The Influence of Enrique Iglesias on Culture

by Aaron Charles
As of summer 2011, Iglesias has sold more than 55 million albums.

As of summer 2011, Iglesias has sold more than 55 million albums.

Jason Kempin/Getty Images Entertainment/Getty Images

Enrique Iglesias doesn't wear his father's pants -- and for good reason. He doesn't need to. His Hispanic-European-American upbringing has led to a cross-cultural career as a pop culture mainstay, and at a time when Hispanic culture has grown in influence and productivity in the United States. In the midst of all the action, Iglesias has influenced culture in a way all his own.

Music Culture

Billboard.com sums up Iglesias' influence on music culture by saying that "at the dawn of the new millennium ... Iglesias was the best-selling Latin recording artist in the world." Far from being limited to the Latino brand of music, however, Iglesias has "crossed over" into mainstream pop music, reaching audiences across the United States and Europe. One noteworthy example is Iglesias' song "Hero," which, as noted in the book "Encyclopedia of Latino Popular Culture," became a national anthem of hope and healing after the 9/11 attacks.

Female Culture

Iglesias' mainstream appeal has influenced women in special ways. At his shows, Iglesias takes the initiative to invite women on stage for songs and smooches. When asked about this habit by Boston's radio station Kiss 108, Iglesias said, "I just get excited when I go on stage." Although he added, "I don't do it all the time." Iglesias' kissy behavior has had a strong impact on some women, with one woman saying that the night she was kissed by Iglesias was the best night of her life.

Gay Culture

His romantic on-stage behavior hasn't been limited to women, either. In 2007, Iglesias performed at London's G-A-Y nightclub, where he serenaded a gay man with the song "Hero." The reason, he said, was because he thought it would be fun, in spite of resulting rumors that he himself was gay, to which he says he's not.

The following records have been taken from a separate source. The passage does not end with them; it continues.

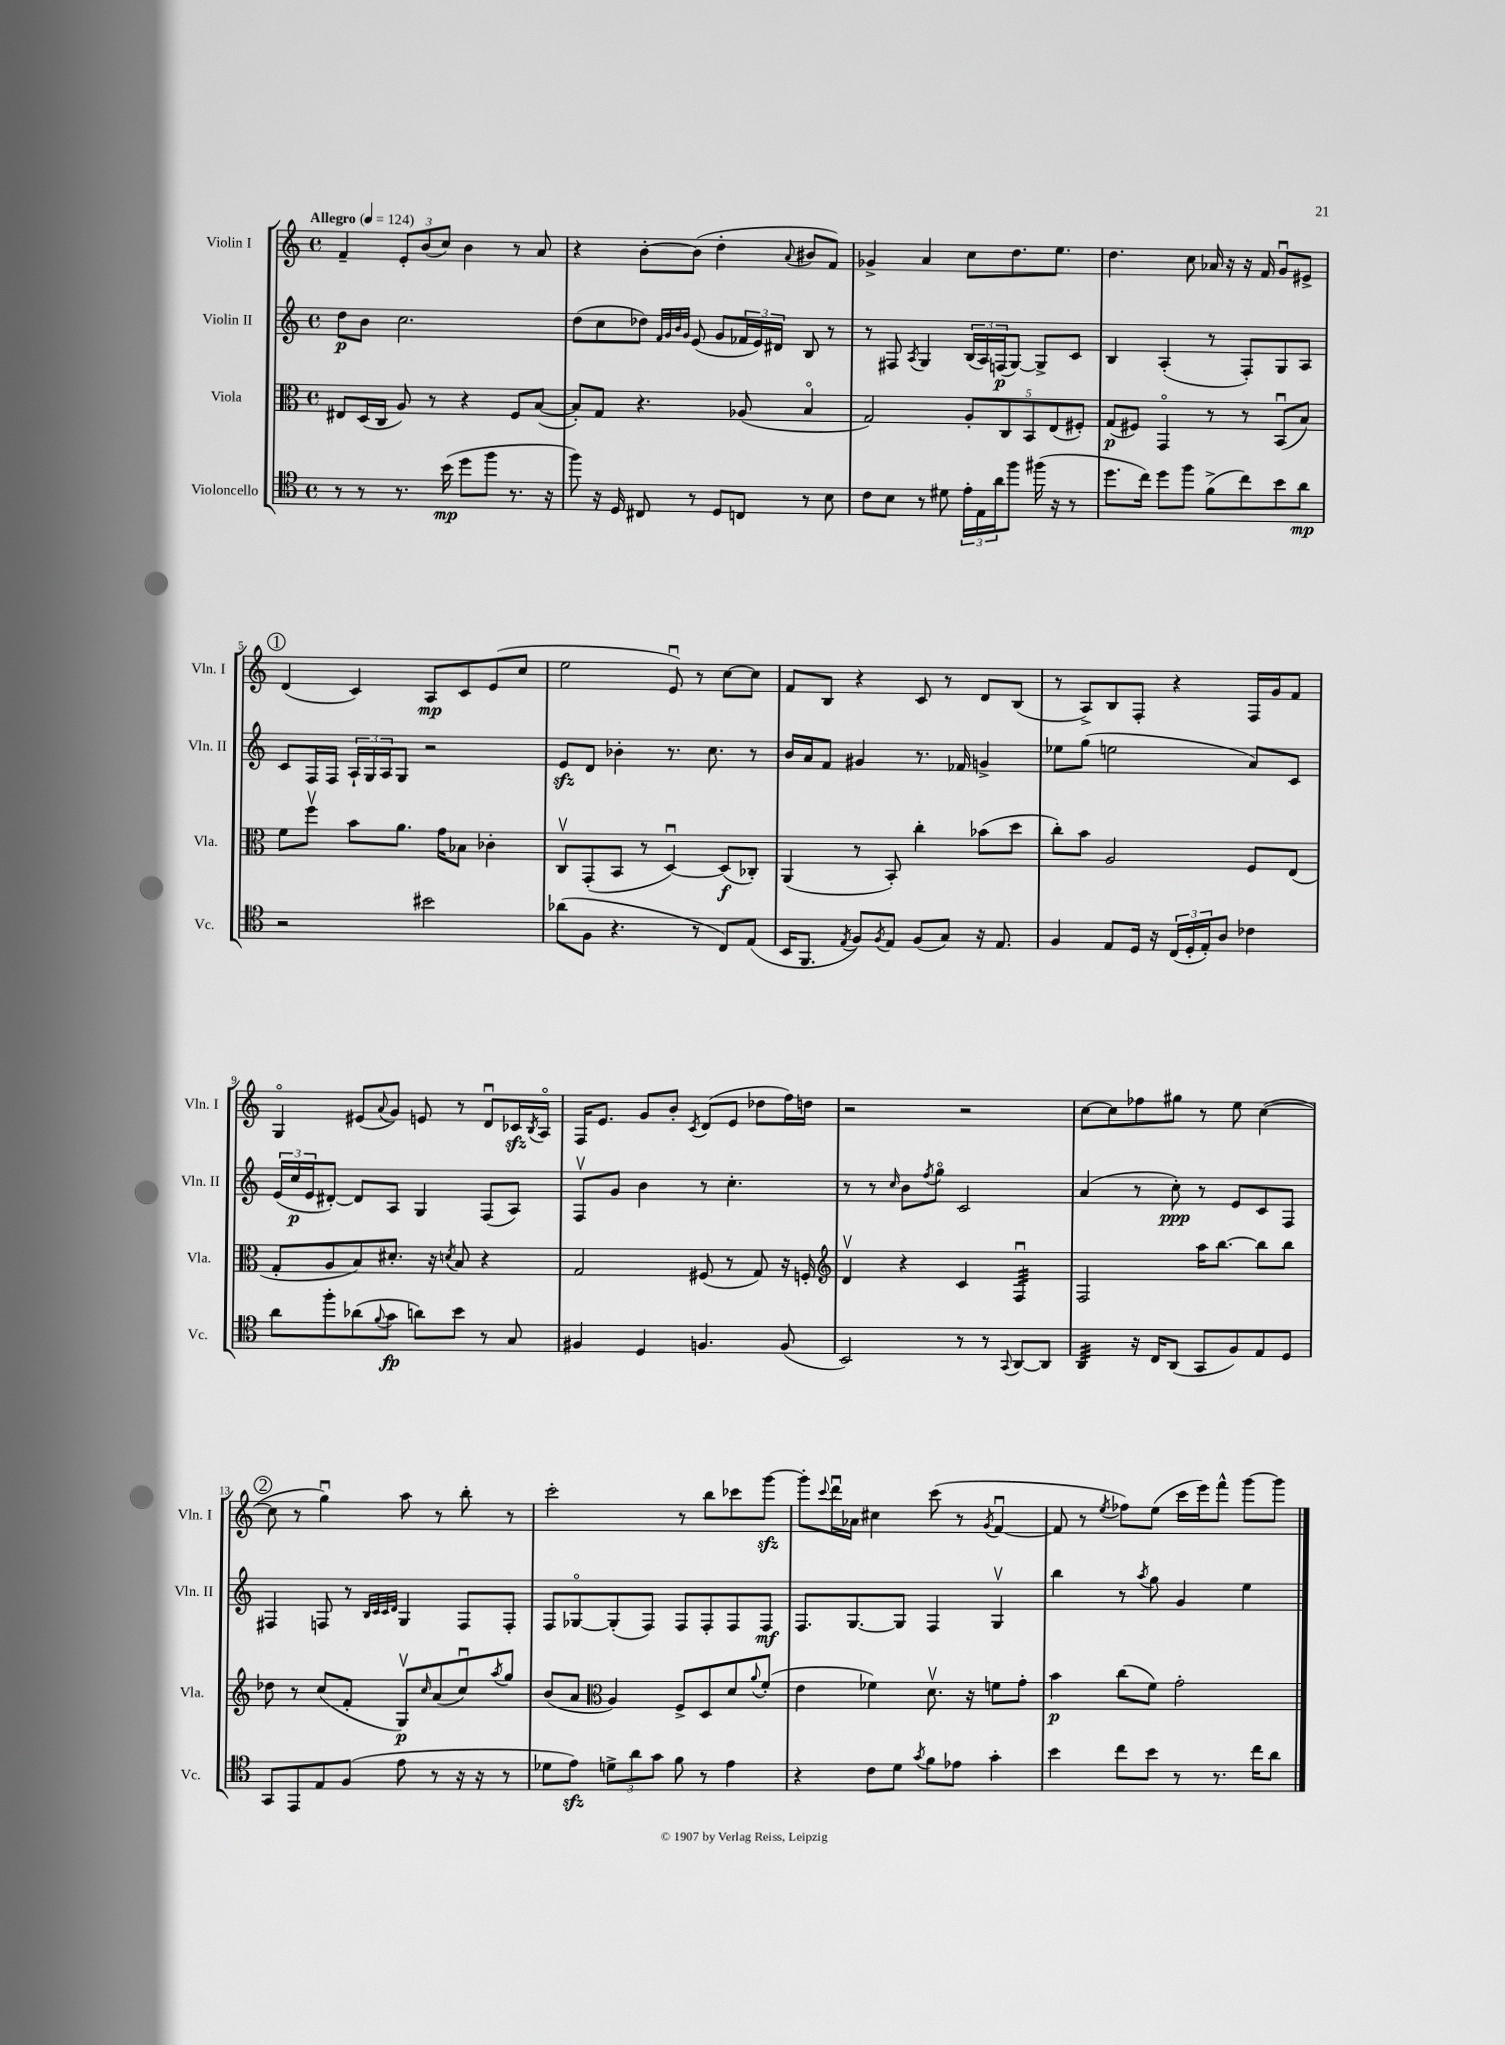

**kern	**kern	**kern	**kern
*staff4	*staff3	*staff2	*staff1
*clefC4	*clefC3	*clefG2	*clefG2
*k[]	*k[]	*k[]	*k[]
*M4/4	*M4/4	*M4/4	*M4/4
*met(c)	*met(c)	*met(c)	*met(c)
*MM124	*MM124	*MM124	*MM124
8r	8E#/L	8dd\L	4f~/
8r	(16D/L	8b\J	.
.	16C/JJ	.	.
8.r	8A/)	2.cc\	12e'/L
.	.	.	(12b/
.	8r	.	.
.	.	.	12cc/J)
(16b\	.	.	.
8dd\L	4r	.	4b\
8ff\J	.	.	.
8.r	8F/L	.	8r
.	([8B/J	.	8a/
16r	.	.	.
=	=	=	=
8ff\)	8B'/]L)	(8dd\L	4r
16r	8G/J	8cc\	.
16D/	.	.	.
8C#/	4.r	8dd-\J)	[8b'\L
.	.	32qqf/LLL	.
.	.	32qqg/	.
.	.	32qqb/	.
.	.	32qqg/JJJ	.
8r	.	(8e/	(8b\]J
8D/L	.	8g/L	4dd'\
8C/J	(8A-/	24f-/L	.
.	.	24e/)	.
.	.	24d#/JJ	.
.	.	.	8qqa/
8r	4Bo/	8B/	8b#/L
8B\	.	8r	8f/J)
=	=	=	=
8c\L	2G/)	8r	4g-^/
8B\J	.	8F#/	.
.	.	8qA/	.
8r	.	4G/	4a/
8d#\	.	.	.
24e'\LL	10A'/L	(24B/LL	8cc\L
24E\	.	24A/)	.
24a\J	.	(24F/J	.
.	10C/	.	.
8ff\J	.	[8G/J)	8.dd\
.	10BB/	.	.
(16ff#\	.	8G^/]L	.
.	(10E/	.	.
16r	.	.	8.ee\J
8r	.	8c/J	.
.	10F#'/J)	.	.
=	=	=	=
8.dd\L	(8G/L	4B/	4.dd\
.	8F#/J)	.	.
16cc\Jk)	.	.	.
8dd\L	4GGo/	(4A'/	.
8ff\J	.	.	8cc\
(8f^\L	8r	8r	16a-/
.	.	.	16r
8cc\)	8r	8F'/L)	16r
.	.	.	16f/
8b\	(8BBu/L	8G/	8gu/L
8a\J	8B/J)	8A/J	8e#^/J
=	=	=	=
2r	8f\L	8c/L	(4d/
.	8ffv\J	16F/L	.
.	.	16F/JJ	.
.	8b\L	24A`/LL	4c/)
.	.	24G/	.
.	.	24A/J	.
.	8.a\J	8G/J	.
2b#\	.	2r	8A/L
.	16g\LK	.	.
.	8B-\J	.	8c/
.	4c-'\	.	(8e/
.	.	.	8cc/J
=	=	=	=
(8a-\L	8Cv/L	8e/L	2ee\
8F\J	(8GG'/	8d/J	.
4.r	8BB/J	4b-'\	.
.	8r	.	.
.	[4Du/)	8.r	8eu/)
8r	.	.	8r
.	.	8.cc\	.
8C/L)	(8D/]L	.	[8cc\L
(8E/J	8C-'/J)	8r	8cc\]J
=	=	=	=
16BB/LK	(4AA/	16b/LL	8f/L
8.FF/J	.	16a/J	.
.	.	8f/J	8B/J
8qE/	.	.	.
8F/L)	8r	4g#/	4r
8qF/	.	.	.
8E/J	8BB'/)	.	.
(8F/L	4cc'\	8.r	8c/
8G/J)	.	.	8r
.	.	16f-/	.
16r	(8b-\L	4g^/	8d/L
8.E/	.	.	.
.	8dd\J	.	(8B/J
=	=	=	=
4F/	8cc'\L)	8ee-\L	8r
.	8b\J	(8gg\J	8A^/L)
8E/L	2A/	2ee\	8B/
16D/Jk	.	.	8F'/J
16r	.	.	.
(24C/LL	.	.	4r
24D'/	.	.	.
24E'/J)	.	.	.
8A/J	.	.	.
4c-\	8F/L	8a/L)	16F/LL
.	.	.	16g/J
.	(8E/J	8c/J	8f/J
=	=	=	=
8a\L	8G'/L	(24e/LL	4Go/
.	.	24cc/	.
.	.	24e/J	.
8ff'\	8A/	[8d#'/J)	.
(8a-\	8B/)	8d#/]L	(8e#/L
8qqf/	.	.	8qqa/
8g\J	8.d#'/J	8A/J	8g/J)
8a\L)	.	4G/	8e/
.	16r	.	.
.	8qd/	.	.
8b\J	8B/	.	8r
8r	4r	(8F/L	8du/L
8G/	.	8A/J)	16c-/L
.	.	.	8qB/
.	.	.	16Ao/JJ
=	=	=	=
4F#/	2G/	8Fv/L	16F/LK
.	.	.	8.e/J
.	.	8g/J	.
4D/	.	4b\	8g/L
.	.	.	8b'/J
.	.	.	8qc/
4.F/	(8F#/	8r	(8d/L
.	8r	4.cc'\	8e/J
.	8G/)	.	8dd-\L
(8F/	16r	.	16ff\L)
.	16F'/	.	16dd\JJ
=	=	=	=
*	*clefG2	*	*
2BB/)	4dv/	8r	2r
.	.	8r	.
.	.	16qqcc/	.
.	4r	8b\L	.
.	.	8qff/	.
.	.	8ggo\J	.
8r	4c/	2c/	2r
8r	.	.	.
8qqGG/	.	.	.
[8AA/L	4Fu/	.	.
8AA/]J	.	.	.
=	=	=	=
4AA/	2F/	(4a/	[8cc\L
.	.	.	8cc\]
16r	.	8r	8ff-\
16C/LK	.	.	.
(8AA/J	.	8cc'\)	8gg#\J
8GG/L	16aa\LK	8r	8r
.	[8.bb\J	.	.
8F/)	.	8e/L	8ee\
8E/	8bb\]L	8c/	([4cc\
8D/J	8bb\J	8F/J	.
=	=	=	=
8GG/L	8dd-\	4F#/	8cc\]
8EE/	8r	.	8r
8E/	(8cc/L	8F/	4ggu\)
(8F/J	8f'/J	8r	.
.	.	32qqB/LLL	.
.	.	32qqc/	.
.	.	32qqc/	.
.	.	32qqd/JJJ	.
8e\	8Gv/L)	4G/	8aa\
.	16qqcc/	.	.
8r	(8a/	.	8r
16r	8ccu/)	8F/L	8bb'\
16r	.	.	.
.	8qaa/	.	.
8r	8gg/J	8F'/J	8r
=	=	=	=
8d-\L	(8b/L	8F/L	2ccc'\
8e\J)	8a/J	[8G-o/	.
*	*clefC3	*	*
12d^\L	4A/)	(8G-'/]	.
12a\	.	.	.
.	.	8F/J)	.
12g\J	.	.	.
8f\	8F^/L	8F/L	8r
8r	8D/	8F'/	8bb\L
4e\	8d/	8F/	8ccc-\
.	8qqa/	.	.
.	(8f'/J	8F/J	[8ggg\J
=	=	=	=
4r	4e\	8.F/L	8ggg'\]L
.	.	.	8qqccc/
.	.	.	16dddu\L
.	.	[8.G/	16a-\JJ
8c\L	4f-\)	.	4cc#\
8d\J	.	8G/]J	.
8qg/	.	.	.
8f\L	8.dv\	4F/	(8ccc\
8e-\J	.	.	8r
.	16r	.	.
.	.	.	8qg/
4g'\	8f\L	4Gv/	[4fu/
.	8g'\J	.	.
=	=	=	=
4b\	4b\	4bb\	8f/]
.	.	.	8r
.	.	.	8qee/
8cc\L	(8cc\L	8r	8ff-\L)
.	.	8qaa/	.
8b\J	8f\J)	8gg\	(8ee\J
8r	2g'\	4g/	16ccc\LL
.	.	.	16eee\J)
8.r	.	.	8fff^^\J
.	.	4ee\	[8ggg\L
16cc\LK	.	.	.
8a\J	.	.	8ggg\]J
==	==	==	==
*-	*-	*-	*-
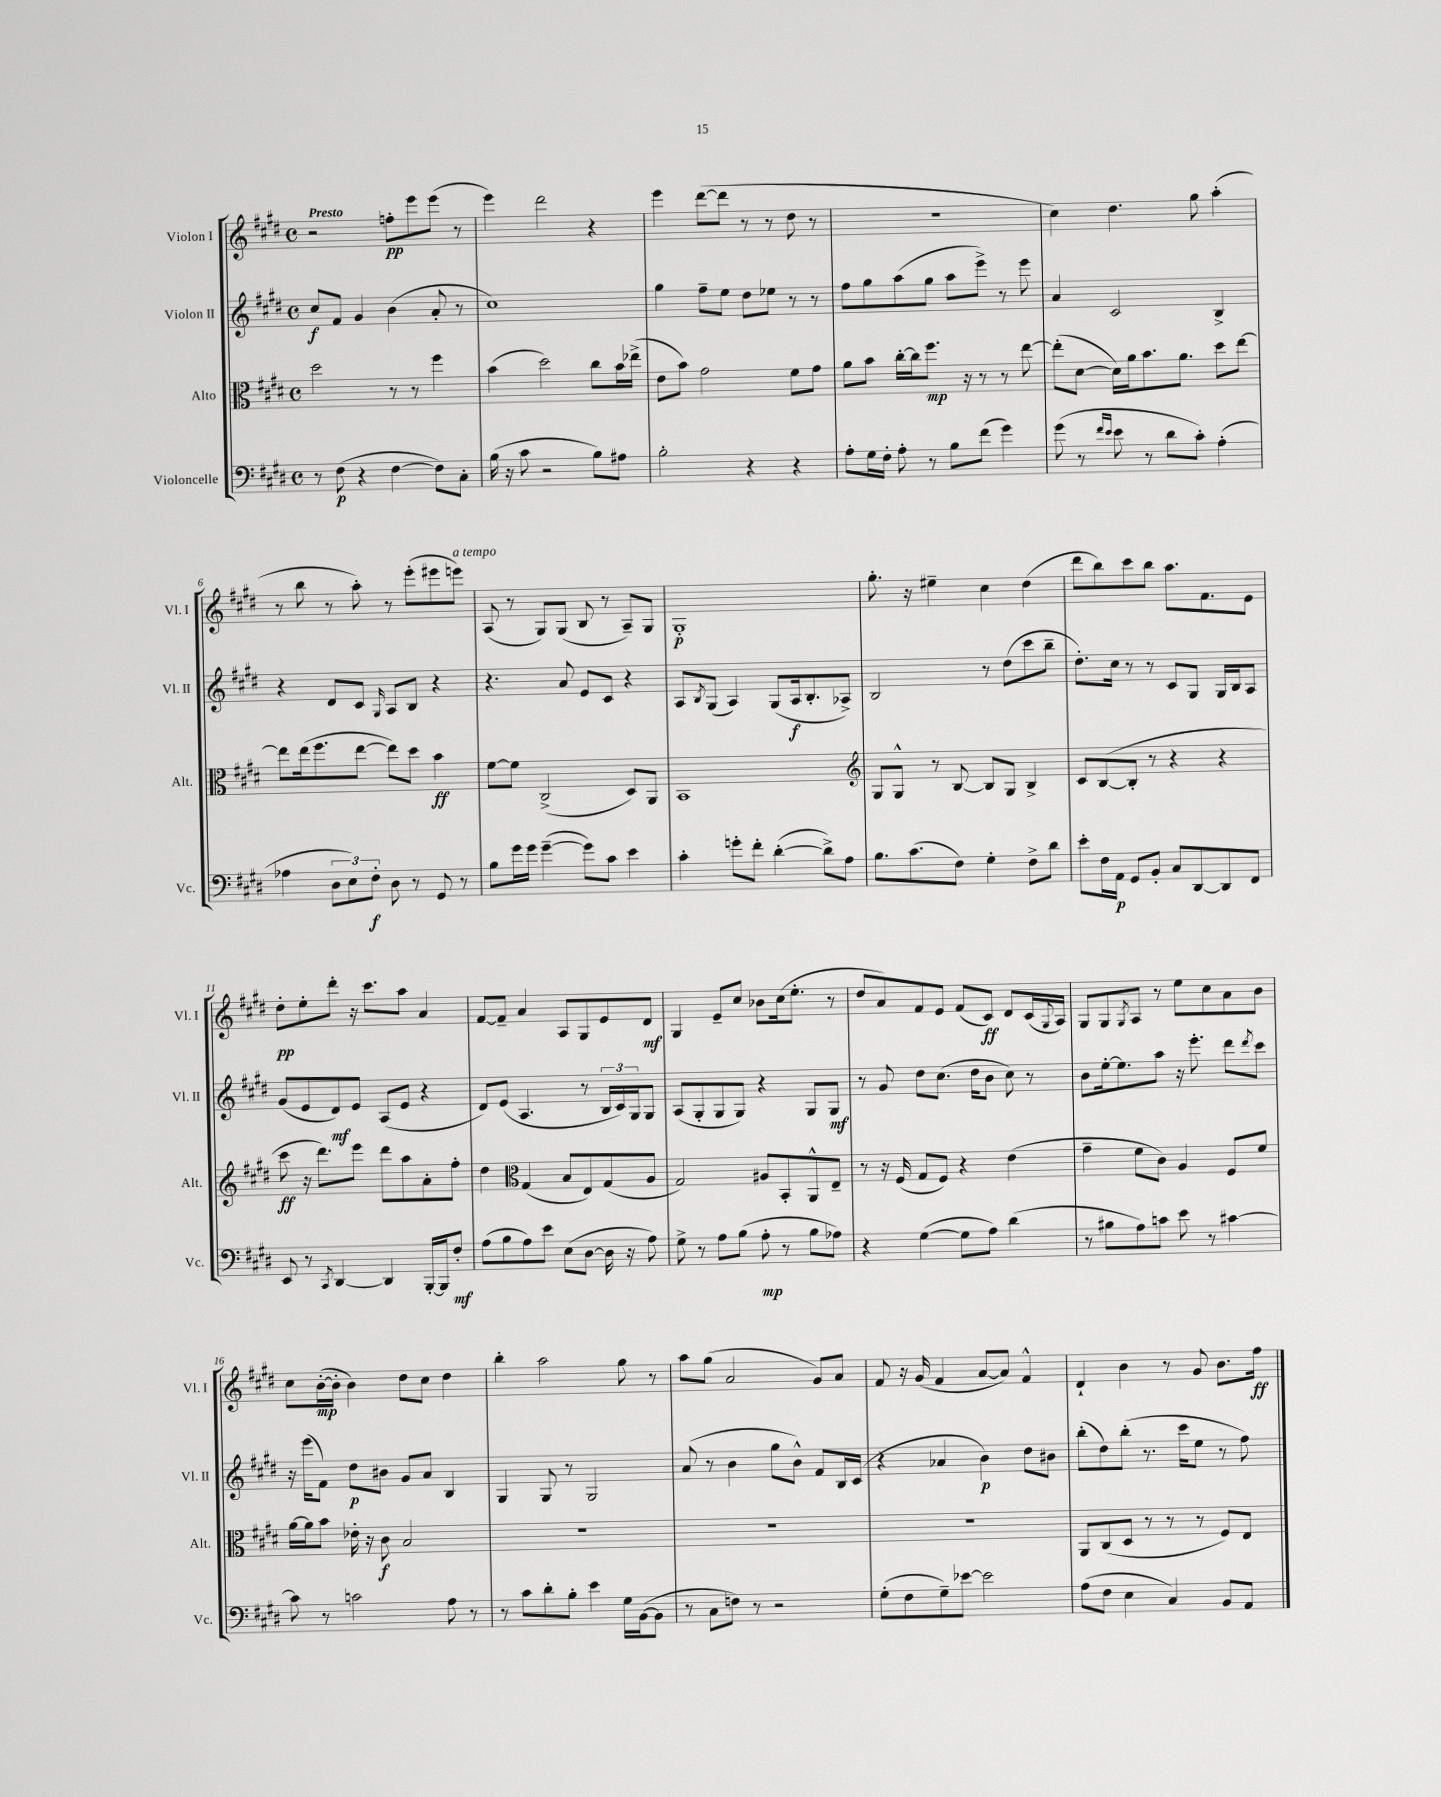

Not only did Iglesias invite the man on stage and sing to him, he also held his hand and hugged him.

Fashion Culture

"Spanish singers usually wear suits, but not me," said Iglesias in an interview with London's "Daily Mail" newspaper. Oftentimes, Iglesias can be seen wearing a casual t-shirt and baseball cap at his live shows, seemingly in part from his long-held aversion to clothes shopping and penchant for vintage or used clothing. His casual fashion preference broadens the spectrum of what a Latin pop star "should" look like, and comes with his belief that if you want to make an impression, don't be too "stylish."